(Data entries)
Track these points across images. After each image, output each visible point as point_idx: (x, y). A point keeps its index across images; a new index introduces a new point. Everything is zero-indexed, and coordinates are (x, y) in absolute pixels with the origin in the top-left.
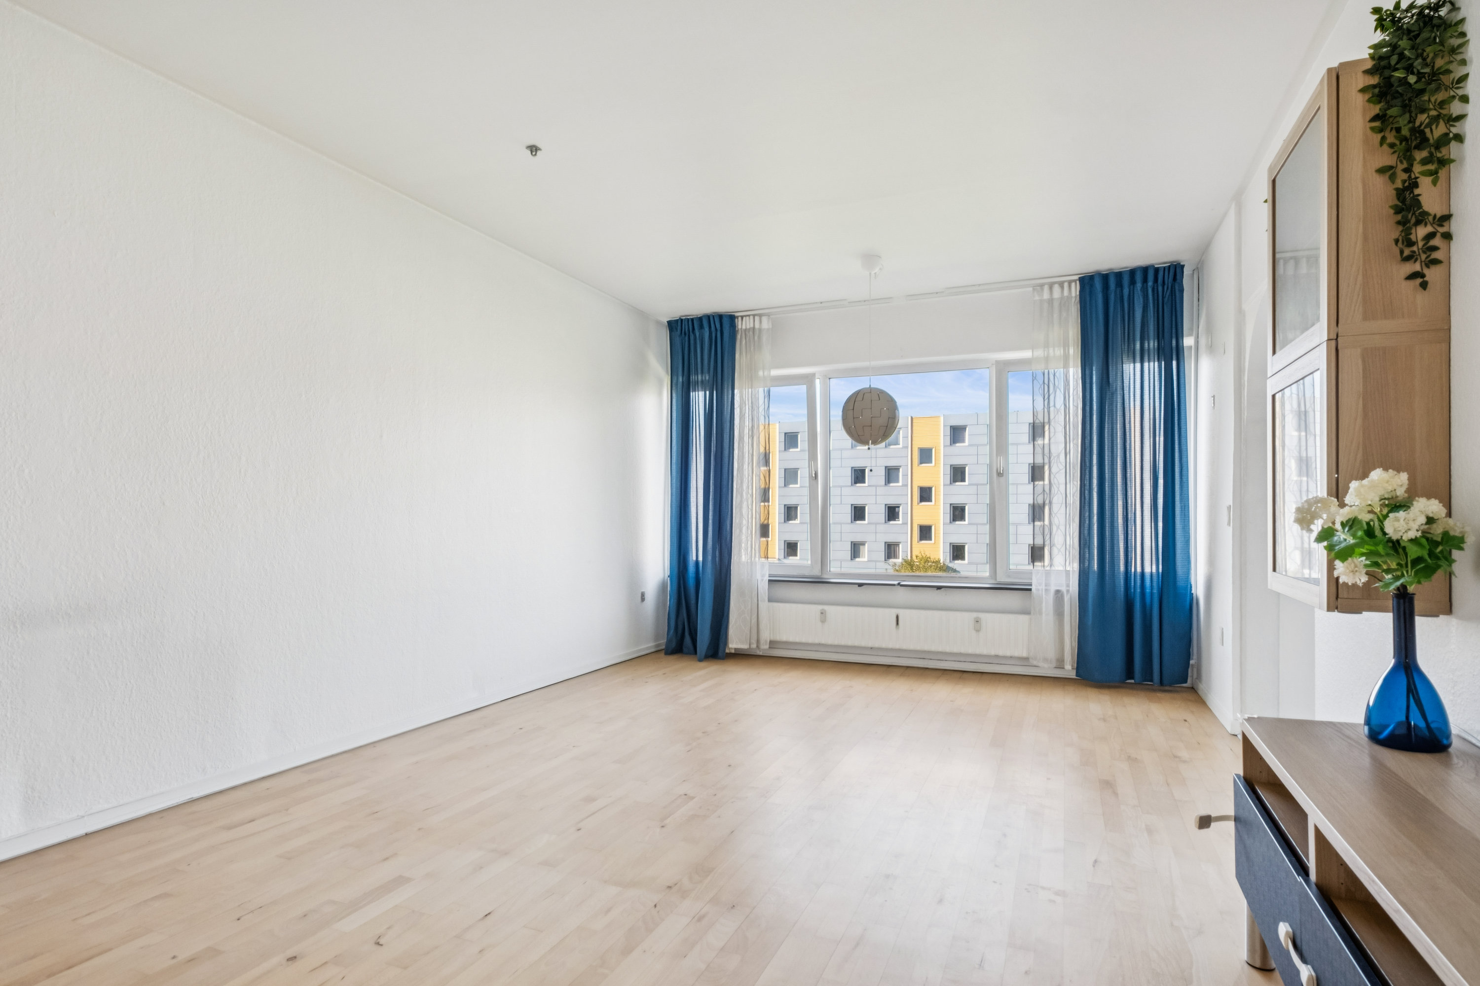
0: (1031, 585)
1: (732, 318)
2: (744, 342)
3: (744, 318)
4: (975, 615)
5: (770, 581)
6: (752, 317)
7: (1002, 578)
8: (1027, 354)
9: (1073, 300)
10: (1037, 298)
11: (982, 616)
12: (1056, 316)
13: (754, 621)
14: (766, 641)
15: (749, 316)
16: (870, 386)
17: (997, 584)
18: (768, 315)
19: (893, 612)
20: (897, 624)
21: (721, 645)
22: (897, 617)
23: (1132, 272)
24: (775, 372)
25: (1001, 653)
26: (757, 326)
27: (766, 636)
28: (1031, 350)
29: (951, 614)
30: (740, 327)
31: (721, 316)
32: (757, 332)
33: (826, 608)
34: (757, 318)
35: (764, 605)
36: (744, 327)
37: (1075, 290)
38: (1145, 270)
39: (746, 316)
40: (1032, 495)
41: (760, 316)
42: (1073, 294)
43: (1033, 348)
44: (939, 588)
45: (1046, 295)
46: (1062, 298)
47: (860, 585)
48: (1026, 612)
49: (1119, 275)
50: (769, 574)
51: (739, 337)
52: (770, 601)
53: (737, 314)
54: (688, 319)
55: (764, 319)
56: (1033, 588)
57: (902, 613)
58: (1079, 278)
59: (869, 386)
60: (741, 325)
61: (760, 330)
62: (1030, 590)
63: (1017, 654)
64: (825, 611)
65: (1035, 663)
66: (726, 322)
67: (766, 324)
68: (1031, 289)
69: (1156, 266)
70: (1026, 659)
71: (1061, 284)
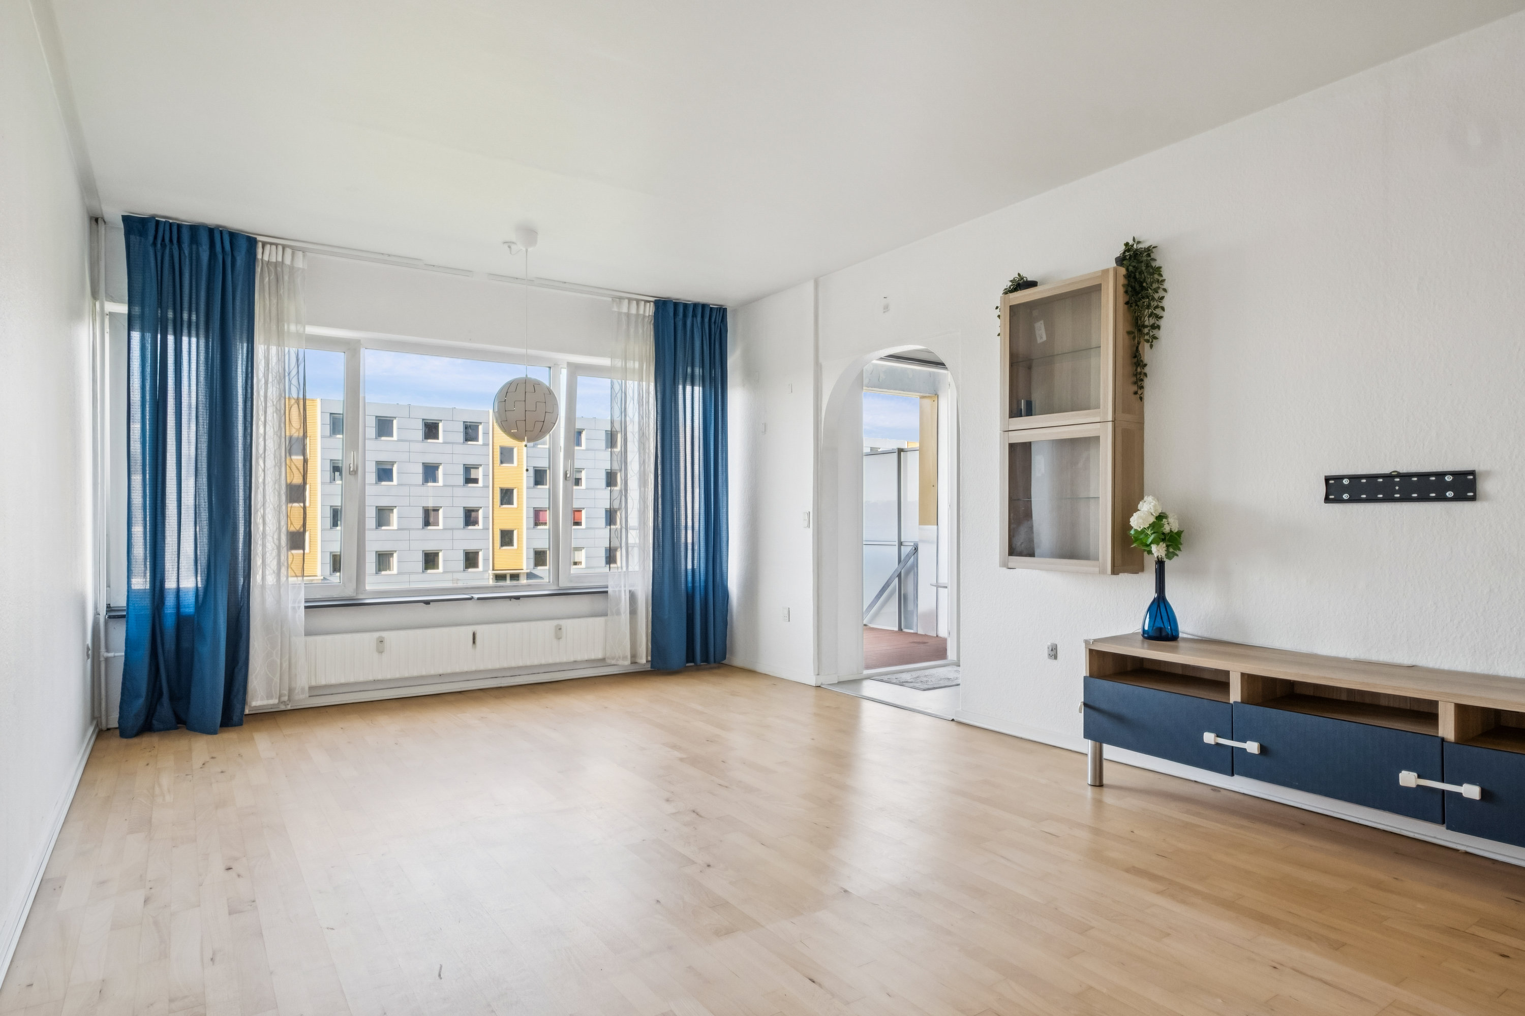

§ **ACTION ITEM**
Look above for the line that contains "1: (732, 318)". Starting there, transcribe every line exactly until you have copied the line that contains "60: (741, 325)".

§ **ANSWER FOR THIS EXERCISE**
1: (732, 318)
2: (744, 342)
3: (744, 318)
4: (975, 615)
5: (770, 581)
6: (752, 317)
7: (1002, 578)
8: (1027, 354)
9: (1073, 300)
10: (1037, 298)
11: (982, 616)
12: (1056, 316)
13: (754, 621)
14: (766, 641)
15: (749, 316)
16: (870, 386)
17: (997, 584)
18: (768, 315)
19: (893, 612)
20: (897, 624)
21: (721, 645)
22: (897, 617)
23: (1132, 272)
24: (775, 372)
25: (1001, 653)
26: (757, 326)
27: (766, 636)
28: (1031, 350)
29: (951, 614)
30: (740, 327)
31: (721, 316)
32: (757, 332)
33: (826, 608)
34: (757, 318)
35: (764, 605)
36: (744, 327)
37: (1075, 290)
38: (1145, 270)
39: (746, 316)
40: (1032, 495)
41: (760, 316)
42: (1073, 294)
43: (1033, 348)
44: (939, 588)
45: (1046, 295)
46: (1062, 298)
47: (860, 585)
48: (1026, 612)
49: (1119, 275)
50: (769, 574)
51: (739, 337)
52: (770, 601)
53: (737, 314)
54: (688, 319)
55: (764, 319)
56: (1033, 588)
57: (902, 613)
58: (1079, 278)
59: (869, 386)
60: (741, 325)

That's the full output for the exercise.